• [Passage]:

####################

Downtown Trolley Loop? Fail , says one WCF Reader
By: Livin' Downtown
I stood out in the snow at 160 25th Street, waiting with my toddler son for a much-anticipated trolley ride to the Tree House Museum;
And waited, and waited...
At 55 minutes, I prevailed on the crestfallen boy, and we arranged other transport to the Children's Museum.
We called the City, and were connected with a Mayoral Representative, who politely informed us that the Trolley DOES NOT ALWAYS run the copiously posted hours, nor does it always run every 15-20 minutes.
It seems, without updating the informational signage, the city has decided to only run one trolley, and if we plan on using it, sometimes it will come in a few minutes... sometimes it will come in a hour... maybe...
No way I am standing in the snow for 45 minutes again, not when we are waiting for a child-pleasing ride, one that we could walk in half the time.
And especially, no way we are going to use it in the snow.
I am sure there are great reasons, bus changeover, driver lunch, whatever...
Try telling that to a three year old who is shivering, and wondering what dad means when he says, "The trolley will be here any minute".
Downtown Trolley Loop? Fail.
30 comments:
The city's motto is "we are working on it". Now I know where it is coming from. the mayor office.
There is absolutely no point in having a trolley if you can't rely on it. Ridership will be bad because no one will want to risk it. I was actually looking forward to the Trolley.

####################

• [Given records]:
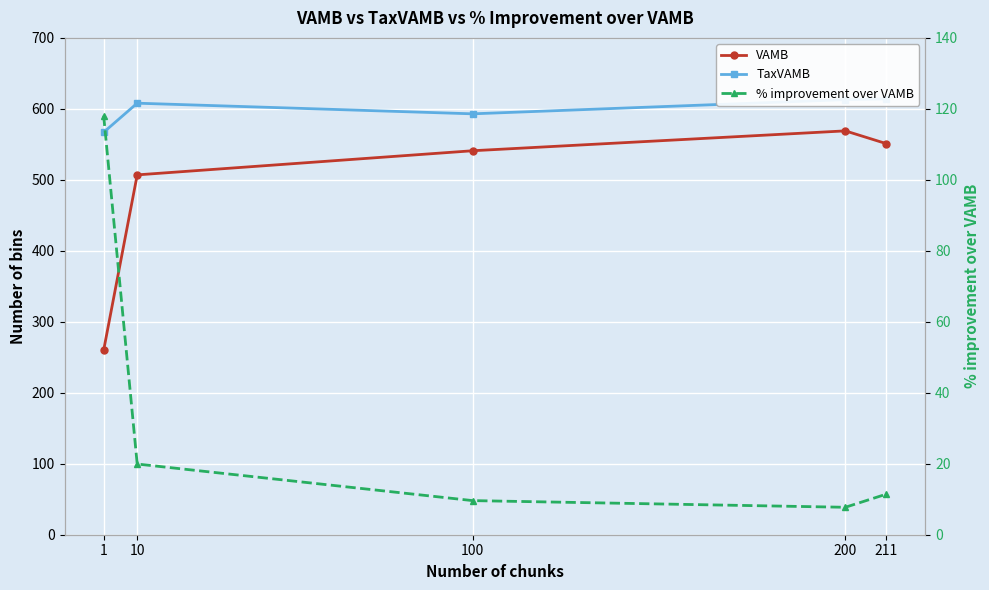

At which category is the sum across all series the highest?

200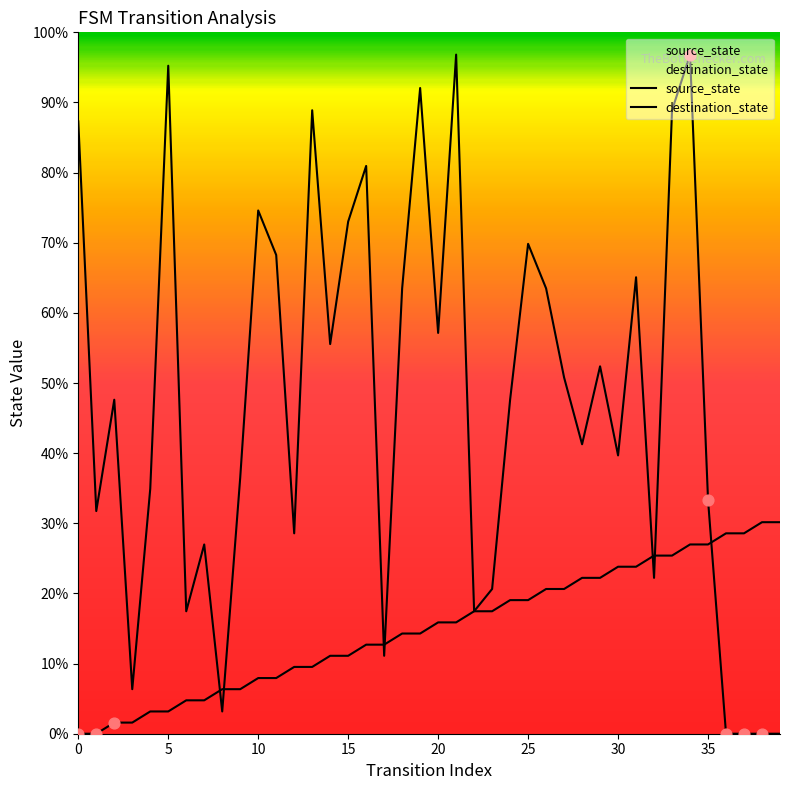

Which series has the largest total across all categories?

destination_state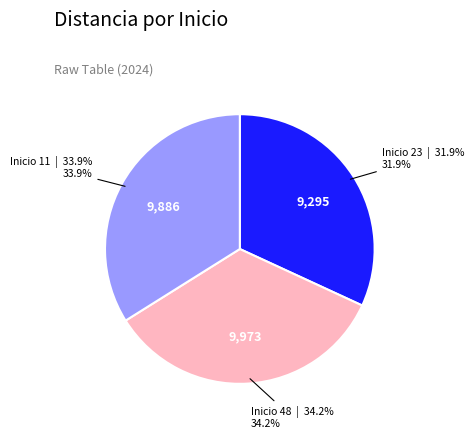

Is there a majority slice in this chart?

No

####################

• [Written task 1]: Revise the stretch of the trolley post from "I am sure there" through "Trolley Loop? Fail.", putting "trembling" in place of "shivering".
• [Written task 2]: Carry the post about the downtown trolley loop forward from the point where it stops.

• [Answer space 1]:
I am sure there are great reasons, bus changeover, driver lunch, whatever...
Try telling that to a three year old who is trembling, and wondering what dad means when he says, "The trolley will be here any minute".
Downtown Trolley Loop? Fail.

• [Answer space 2]:
I have a sneaking suspicion the Godfrey administration will then shoot down future public transportation ideas for downtown by citing the non-existent ridership of the trolley.
So this will demonstrate unequivocally that there is no hope of ridership for a trolley passing through the downtown area. Hence, it should run down Wall to 36th.
If the Mayor hasn't done this deliberately, he's probably sorry he didn't think of it.
Livin Downtown's post should be a letter to the editor or a Guest Commentary and I urge him to send it in as one or the other exactly as he posted it here.
And as others have noted, if the trolley bus schedule is more or less random, and not as advertised, that pretty much eliminates whatever value the experiment had as a "study" to determine demand for a downtown loop. Unless the rider cohort they were hoping to measure were those people willing to stand curbside for an hour waiting for a ride. If that's the target group of the "study," I can tell the County the results right now and save the public a lot of money. So could any sane person.
PS: in re: the reply of the Mayor's representative about the trolley bus not always running when the Mayor said it would. The SE published the schedule the Mayor gave out --- days, hours and frequency. If in fact Hizzonah was dissembling yet again, seems to me the SE has an obligation to its readers to inform them that the schedule the paper reported to them was inaccurate. And why.
Livin Downtown:
This should be a letter to the editor or a Guest Commentary in the SE. I urge you to send it in, exactly as you've posted it here.
And, in light of this--- "We called the City, and were connected with a Mayoral Representative, who politely informed us that the Trolley does not ALWAYS run the copiously posted hours, nor does it always run every 15-20 minutes." --- I'd like to know what possible value could the Mayor's Toonerville Trolley Bus have as a "study" to determine the potential ridership for a trolley loop downtown. If the ridership they're hoping to measure is that cohort that is willing to wait an hour plus for a ride, I can tell them how the "study" will turn out right now, and save the County a lot of its money. So could any sane person.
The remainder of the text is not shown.